Voir le commentaire en entierMais il est particulièrement injuste de ranger dans le camp du "situationnisme" le P. Garrigues en lui paraissant lui attribuer, comme le dit l'encyclique "Veritatis splendor", l'idée d'une sorte de double vérité pratique (celle de la loi et celle du jugement prudentiel). Une dispense ou une dérogation limitée à des circonstances bien définies (où il y a effectivement concrètement conflit de devoirs - même s'ils ne se situent pas au même niveau de considération - et parfois l'obligation (car si le moindre mal est un mal, il peut être bon de le choisir...) d'opter pour un mal moindre afin d'éviter un mal plus grand ou d'ajouter une faute à une autre) ne remettent aucunement en cause, bien au contraire, la vérité et l'autorité de la loi.
On peut aussi discuter à perte de vue sur les textes de saint Thomas pour savoir s'ils ne concernent que la loi civile ou peuvent recevoir une application plus large. A prendre l'ensemble de la pensée du Docteur Angélique, et à regarder ce qu'il dit par exemple (avec certes les connaissances ethnologiques de son époque) sur la dispense accordée aux Patriarches quant à la monogamie (et je ne plaide pas plus que saint Thomas en faveur de la polygamie!) ou sur le divorce concédé en certains cas par Moïse, on a tout de même l'impression que sa conception n'était pas aussi close que celle qui est développée ici.
De toute façon, le synode ne sera pas une discussion de spécialistes en thomisme, et comme le rappelle justement le P. Garrigues, le Magistère est seul habilité à nous donner l'interprétation du Magistère qui doit être reconnue avec obéissance.

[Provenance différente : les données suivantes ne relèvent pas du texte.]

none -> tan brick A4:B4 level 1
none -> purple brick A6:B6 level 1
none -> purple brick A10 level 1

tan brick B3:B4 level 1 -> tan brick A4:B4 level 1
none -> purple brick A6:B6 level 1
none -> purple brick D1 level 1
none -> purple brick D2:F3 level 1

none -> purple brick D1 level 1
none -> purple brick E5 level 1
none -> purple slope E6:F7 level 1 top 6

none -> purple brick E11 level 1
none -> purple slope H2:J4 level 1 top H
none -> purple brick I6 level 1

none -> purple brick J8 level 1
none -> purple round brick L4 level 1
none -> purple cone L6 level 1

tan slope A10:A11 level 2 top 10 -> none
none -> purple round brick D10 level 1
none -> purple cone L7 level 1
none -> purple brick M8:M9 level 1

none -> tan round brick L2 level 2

À lire ce texte de Thibaud Collin, on dirait que l'affaire est conclue et que le pape a bien eu tort d'ouvrir un débat qui, de toute façon, n'avait pas lieu d'exister. L' "instrumentum laboris" en vue de la deuxième session du synode donne une autre impression.
Il faudra bien pourtant que le pape tire des conclusions et il faudra bien aussi que, quelle que soit notre position théologique actuelle ou notre interprétation de saint Thomas, nous les considérions avec le respect et l'obéissance dus à l'enseignement du Saint-Père (même si tel ou tel n'est pas d'accord avec tous les arguments qu'il avancera). Le P. Garrigues s'y est, quant à lui, engagé.